IV. Performance Modeling & Profiling

Queueing & service: use λ (arrival) and μ (service) to estimate ρ = ( λ / μ ); as ρ→1, latency grows exponentially—scale or throttle early.
Load testing & saturation: step-ramp (ramp), capture QPS–latency curves and p99 trends; identify bottlenecks (CPU/IO/network/locks/GC) via saturation criteria.
Hotspot localization: flamegraphs/traces + logs; inspect in order: CPU → memory → IO → network; prioritize serialization, shuffle, and RPC optimizations.
Batch/micro-batch tuning: balance throughput–latency via batch_size and window_ms; ensure DQ gates and SLAs remain intact.

V. Scaling Strategies & Elasticity

Horizontal (H): shard by shard_key; choose consistent-hash|range to reduce rebalancing cost; protect hot-keys and fix skew.
Vertical (V): select higher sku_ref (CPU/Mem/GPU/IOPS); assess marginal gains and avoid NUMA pitfalls.
Hybrid: choose H→V or V→H under SLA and budget constraints as a multi-objective optimization.
Autoscaling: trigger on metric (qps/latency_ms.p95/cpu) toward target; set min/max_replicas and cooldown_s for damping.

VI. Cost Metrology & Budget

Cost model: itemize compute/storage/egress/observability; mix on-demand/spot with recorded discounts and interruption policies.
Budget enforcement: alert at warn (80%); at block (100%) enforce throttle/no-scale/degrade policies.
Cost-effectiveness: publish usd_per_kqps, usd_per_mrow unit-cost KPIs for decision support.

VII. Metrology & Units (SI)

Perf/resources: QPS (1/s), T_inf (ms {p50,p95,p99}), ρ (—), net_mbps, size_bytes.
Mandatory: metrology:{units:"SI", check_dim:true}; normalize units first before composing/benchmarking; unify units across charts/reports.
Path quantities: if perf tests involve T_arr-related operators, register delta_form, path="gamma(ell)", measure="d ell", and use one of:
- T_arr = ( 1 / c_ref ) * ( ∫ n_eff d ell )
- T_arr = ( ∫ ( n_eff / c_ref ) d ell ), and pass check_dim.

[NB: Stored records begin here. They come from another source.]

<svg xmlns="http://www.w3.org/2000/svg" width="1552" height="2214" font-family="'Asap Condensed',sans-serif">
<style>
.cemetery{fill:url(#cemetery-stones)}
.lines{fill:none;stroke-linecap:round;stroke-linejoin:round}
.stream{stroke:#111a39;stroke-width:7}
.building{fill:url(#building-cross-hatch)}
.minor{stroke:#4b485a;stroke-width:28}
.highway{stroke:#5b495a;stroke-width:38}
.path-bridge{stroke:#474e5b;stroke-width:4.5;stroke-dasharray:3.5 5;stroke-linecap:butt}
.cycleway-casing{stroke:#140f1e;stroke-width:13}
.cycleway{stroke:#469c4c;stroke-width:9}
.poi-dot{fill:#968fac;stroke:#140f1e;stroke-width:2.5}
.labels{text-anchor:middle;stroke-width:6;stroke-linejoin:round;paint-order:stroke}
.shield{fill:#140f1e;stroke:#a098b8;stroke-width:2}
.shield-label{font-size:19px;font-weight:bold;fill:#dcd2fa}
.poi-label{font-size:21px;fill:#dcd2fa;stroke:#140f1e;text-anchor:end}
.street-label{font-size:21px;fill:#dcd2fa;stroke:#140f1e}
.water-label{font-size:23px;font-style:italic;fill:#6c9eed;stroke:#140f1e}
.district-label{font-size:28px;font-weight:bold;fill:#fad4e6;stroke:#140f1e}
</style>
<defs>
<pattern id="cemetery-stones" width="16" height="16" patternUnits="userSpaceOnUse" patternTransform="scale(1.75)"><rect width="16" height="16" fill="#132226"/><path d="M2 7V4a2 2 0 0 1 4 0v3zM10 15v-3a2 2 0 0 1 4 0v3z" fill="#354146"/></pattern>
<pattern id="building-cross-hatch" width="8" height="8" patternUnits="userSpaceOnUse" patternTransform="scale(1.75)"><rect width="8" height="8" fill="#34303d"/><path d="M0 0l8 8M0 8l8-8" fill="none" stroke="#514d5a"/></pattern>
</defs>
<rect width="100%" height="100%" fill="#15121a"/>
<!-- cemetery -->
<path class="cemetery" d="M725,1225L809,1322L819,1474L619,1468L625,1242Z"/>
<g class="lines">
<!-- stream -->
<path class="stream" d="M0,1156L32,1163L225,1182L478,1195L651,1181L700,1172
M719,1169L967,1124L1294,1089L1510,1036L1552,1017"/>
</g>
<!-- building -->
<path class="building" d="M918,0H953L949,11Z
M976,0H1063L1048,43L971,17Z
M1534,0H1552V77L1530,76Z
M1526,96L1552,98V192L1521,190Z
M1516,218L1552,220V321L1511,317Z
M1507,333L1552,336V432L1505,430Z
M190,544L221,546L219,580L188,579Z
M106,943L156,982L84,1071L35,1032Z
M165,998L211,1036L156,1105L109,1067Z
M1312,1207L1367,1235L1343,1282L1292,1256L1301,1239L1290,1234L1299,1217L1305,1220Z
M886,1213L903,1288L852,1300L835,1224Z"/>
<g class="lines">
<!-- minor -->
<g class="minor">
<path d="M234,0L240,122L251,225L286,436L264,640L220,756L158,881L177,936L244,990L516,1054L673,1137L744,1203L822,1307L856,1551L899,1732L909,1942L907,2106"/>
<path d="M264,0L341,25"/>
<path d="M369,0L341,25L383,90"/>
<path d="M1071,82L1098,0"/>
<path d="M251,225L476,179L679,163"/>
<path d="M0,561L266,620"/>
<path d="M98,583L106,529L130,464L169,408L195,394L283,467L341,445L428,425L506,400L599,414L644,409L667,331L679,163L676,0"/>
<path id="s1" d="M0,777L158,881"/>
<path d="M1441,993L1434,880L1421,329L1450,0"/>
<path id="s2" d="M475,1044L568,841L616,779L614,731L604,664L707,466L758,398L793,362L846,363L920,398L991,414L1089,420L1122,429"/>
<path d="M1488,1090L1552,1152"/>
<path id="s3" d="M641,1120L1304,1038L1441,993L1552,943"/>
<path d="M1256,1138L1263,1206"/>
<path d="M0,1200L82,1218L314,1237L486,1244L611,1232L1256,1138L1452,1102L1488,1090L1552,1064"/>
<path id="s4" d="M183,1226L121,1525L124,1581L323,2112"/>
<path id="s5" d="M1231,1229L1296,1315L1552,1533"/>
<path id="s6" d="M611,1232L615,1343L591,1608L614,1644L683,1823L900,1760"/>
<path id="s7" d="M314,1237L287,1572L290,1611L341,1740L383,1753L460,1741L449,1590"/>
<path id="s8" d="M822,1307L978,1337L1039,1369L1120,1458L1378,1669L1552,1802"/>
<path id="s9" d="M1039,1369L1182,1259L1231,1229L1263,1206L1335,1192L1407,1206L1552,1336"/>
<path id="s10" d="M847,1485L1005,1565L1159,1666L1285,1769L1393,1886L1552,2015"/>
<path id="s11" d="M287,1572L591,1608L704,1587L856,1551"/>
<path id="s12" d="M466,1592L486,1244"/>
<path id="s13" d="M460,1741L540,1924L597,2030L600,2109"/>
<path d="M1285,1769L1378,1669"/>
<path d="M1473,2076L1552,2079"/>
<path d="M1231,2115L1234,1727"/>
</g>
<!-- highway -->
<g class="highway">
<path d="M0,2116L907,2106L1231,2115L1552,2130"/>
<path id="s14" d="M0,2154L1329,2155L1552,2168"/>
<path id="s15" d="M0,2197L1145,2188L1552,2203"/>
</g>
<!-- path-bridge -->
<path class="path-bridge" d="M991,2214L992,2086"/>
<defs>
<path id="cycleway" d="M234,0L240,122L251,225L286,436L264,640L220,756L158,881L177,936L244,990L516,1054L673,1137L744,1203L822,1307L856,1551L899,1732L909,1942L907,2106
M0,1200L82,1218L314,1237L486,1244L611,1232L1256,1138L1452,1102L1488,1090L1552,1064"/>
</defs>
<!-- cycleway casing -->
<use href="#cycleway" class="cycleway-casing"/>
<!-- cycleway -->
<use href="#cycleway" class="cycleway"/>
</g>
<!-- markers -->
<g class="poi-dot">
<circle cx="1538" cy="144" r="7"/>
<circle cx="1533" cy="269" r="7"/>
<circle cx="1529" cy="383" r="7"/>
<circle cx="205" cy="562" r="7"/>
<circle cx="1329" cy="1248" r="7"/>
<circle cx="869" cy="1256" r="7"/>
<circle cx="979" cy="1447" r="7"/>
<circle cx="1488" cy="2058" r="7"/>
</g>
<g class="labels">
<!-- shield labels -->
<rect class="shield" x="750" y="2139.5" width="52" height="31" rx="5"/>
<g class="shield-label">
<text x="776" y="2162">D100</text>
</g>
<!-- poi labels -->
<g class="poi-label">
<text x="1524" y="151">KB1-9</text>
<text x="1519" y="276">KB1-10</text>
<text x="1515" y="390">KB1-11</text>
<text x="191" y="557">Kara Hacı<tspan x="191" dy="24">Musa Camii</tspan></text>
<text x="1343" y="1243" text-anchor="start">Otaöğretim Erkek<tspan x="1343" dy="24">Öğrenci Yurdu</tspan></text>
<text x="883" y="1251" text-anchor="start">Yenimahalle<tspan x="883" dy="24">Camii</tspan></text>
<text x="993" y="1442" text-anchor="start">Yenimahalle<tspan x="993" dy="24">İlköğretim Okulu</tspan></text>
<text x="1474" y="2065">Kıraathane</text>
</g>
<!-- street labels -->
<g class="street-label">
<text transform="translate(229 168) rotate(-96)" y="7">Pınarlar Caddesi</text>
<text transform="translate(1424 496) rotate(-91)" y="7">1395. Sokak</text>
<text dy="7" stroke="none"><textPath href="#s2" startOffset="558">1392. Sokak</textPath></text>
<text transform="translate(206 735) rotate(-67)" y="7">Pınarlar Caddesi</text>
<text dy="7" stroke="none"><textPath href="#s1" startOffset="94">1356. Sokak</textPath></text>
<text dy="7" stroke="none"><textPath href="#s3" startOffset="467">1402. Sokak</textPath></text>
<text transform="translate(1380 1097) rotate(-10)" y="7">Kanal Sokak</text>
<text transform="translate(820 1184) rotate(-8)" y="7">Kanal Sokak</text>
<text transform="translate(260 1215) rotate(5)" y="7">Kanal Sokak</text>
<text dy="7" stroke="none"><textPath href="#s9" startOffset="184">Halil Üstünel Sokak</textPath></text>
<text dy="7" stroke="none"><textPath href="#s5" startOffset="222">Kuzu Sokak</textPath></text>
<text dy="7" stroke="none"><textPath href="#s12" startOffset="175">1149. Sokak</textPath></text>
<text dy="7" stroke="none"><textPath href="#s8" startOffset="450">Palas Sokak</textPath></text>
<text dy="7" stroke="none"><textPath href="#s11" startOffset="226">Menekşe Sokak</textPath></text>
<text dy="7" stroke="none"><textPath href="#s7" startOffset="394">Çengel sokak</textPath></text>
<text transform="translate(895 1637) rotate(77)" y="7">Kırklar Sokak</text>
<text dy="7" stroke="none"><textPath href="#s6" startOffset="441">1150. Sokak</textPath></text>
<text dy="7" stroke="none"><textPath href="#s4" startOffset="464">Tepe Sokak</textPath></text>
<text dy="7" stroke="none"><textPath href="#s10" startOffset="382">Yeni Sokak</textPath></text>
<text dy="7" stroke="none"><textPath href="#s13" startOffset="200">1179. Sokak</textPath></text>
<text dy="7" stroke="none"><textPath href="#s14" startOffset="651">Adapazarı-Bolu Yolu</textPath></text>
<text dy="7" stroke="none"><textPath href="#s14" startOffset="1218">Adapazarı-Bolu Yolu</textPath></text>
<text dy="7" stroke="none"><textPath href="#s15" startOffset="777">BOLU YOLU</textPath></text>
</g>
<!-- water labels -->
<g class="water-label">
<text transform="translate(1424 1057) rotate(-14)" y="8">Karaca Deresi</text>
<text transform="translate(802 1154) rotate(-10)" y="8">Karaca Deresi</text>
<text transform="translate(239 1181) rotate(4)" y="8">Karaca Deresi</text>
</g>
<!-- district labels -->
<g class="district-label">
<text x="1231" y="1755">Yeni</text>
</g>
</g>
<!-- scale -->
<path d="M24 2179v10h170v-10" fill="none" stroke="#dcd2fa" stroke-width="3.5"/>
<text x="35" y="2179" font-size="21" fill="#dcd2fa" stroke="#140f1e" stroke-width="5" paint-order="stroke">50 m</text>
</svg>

VIII. Machine-Readable Fragment (Drop-in)

performance:

workload: {mode:"micro-batch", batch_size:2048, parallelism:{workers:32, threads_per_worker:2}}

targets: {qps:{value:9000}, latency_ms:{p50:5,p95:20,p99:40}, utilization_rho:{max:0.75}}

profiling:{tools:["perf","flamegraph"], sampling_interval_ms:50, hotspots:["serialization","network"]}

pressure_test:{stages:["transform","feature","export"], ramp:{from_qps:2000,to_qps:12000,step:1000,dwell_s:120},

saturation_criteria:["latency_ms.p99>48","ρ>0.85"]}

scaling:

strategy: "hybrid"

horizontal: {shard_key:"entity_id", rebalance:"consistent-hash"}

vertical: {sku_ref:"c16m128", max_sku:"c32m256"}

autoscale: {enabled:true, metric:"latency_ms.p95", target:18, min_replicas:8, max_replicas:64, cooldown_s:120}

cost:

model: {compute:{on_demand_usd_per_h:0.52, spot_discount:0.55}, storage:{usd_per_gb_mo:0.023}, egress:{usd_per_gb:0.09}}

budget:{currency:"USD", monthly_cap:8000, alert_thresholds:{warn:0.8, block:1.0}}

mix: {on_demand_ratio:0.5, spot_ratio:0.5}

reporting:{window:"P30D", breakdown:["compute","storage","egress","observability"]}

metrology:{units:"SI", check_dim:true}

IX. Lint Rules (Excerpt, Normative)

lint_rules:

- id: PERF.TARGETS_DEFINED

when: "$.performance.targets"

assert: "has_keys(qps, latency_ms, utilization_rho)"

level: error

- id: PERF.RAMP_VALID

when: "$.performance.pressure_test.ramp"

assert: "value.from_qps > 0 and value.to_qps > value.from_qps and value.step > 0"

level: error

- id: SCALE.AUTOSCALE_BOUNDS

when: "$.scaling.autoscale"

assert: "value.enabled == false or (value.min_replicas >= 1 and value.max_replicas >= value.min_replicas)"

level: error

- id: COST.BUDGET_DEFINED

when: "$.cost.budget"

assert: "has_keys(currency, monthly_cap) and value.monthly_cap > 0"

level: error

- id: METROLOGY.SI_AND_CHECKDIM

when: "$.metrology"

assert: "units == 'SI' and check_dim == true"

level: error

X. Export Manifest & Reports

export_manifest:

version: "v1.0"

artifacts:

- {path:"perf/qps_latency_curve.csv", sha256:"..."}

- {path:"perf/flamegraph.svg", sha256:"..."}

- {path:"scaling/autoscale_history.csv", sha256:"..."}

- {path:"cost/monthly_breakdown.csv", sha256:"..."}

- {path:"capacity/plan.yaml", sha256:"..."}

references:

- "EFT.WP.Core.DataSpec v1.0:EXPORT"

- "EFT.WP.Core.Metrology v1.0:check_dim"

XI. Chapter Compliance Checklist

Targets & profiles defined: QPS/latency_ms/ρ targets explicit; load test/profile reproducible; hotspots evidenced.
Scaling strategies & bounds complete: H/V/hybrid and autoscale parameters reasonable; coordinated with Ch.10 scheduling/resources.
Cost model, budget & alert thresholds clear; unit-cost KPIs and resource utilization traceable.
SI metrology with check_dim=true; if T_arr appears, delta_form/path/measure registered and validated.
Export manifest lists perf curves/flamegraphs/auto-scale history/cost breakdown/capacity plan with sha256, satisfying release gates.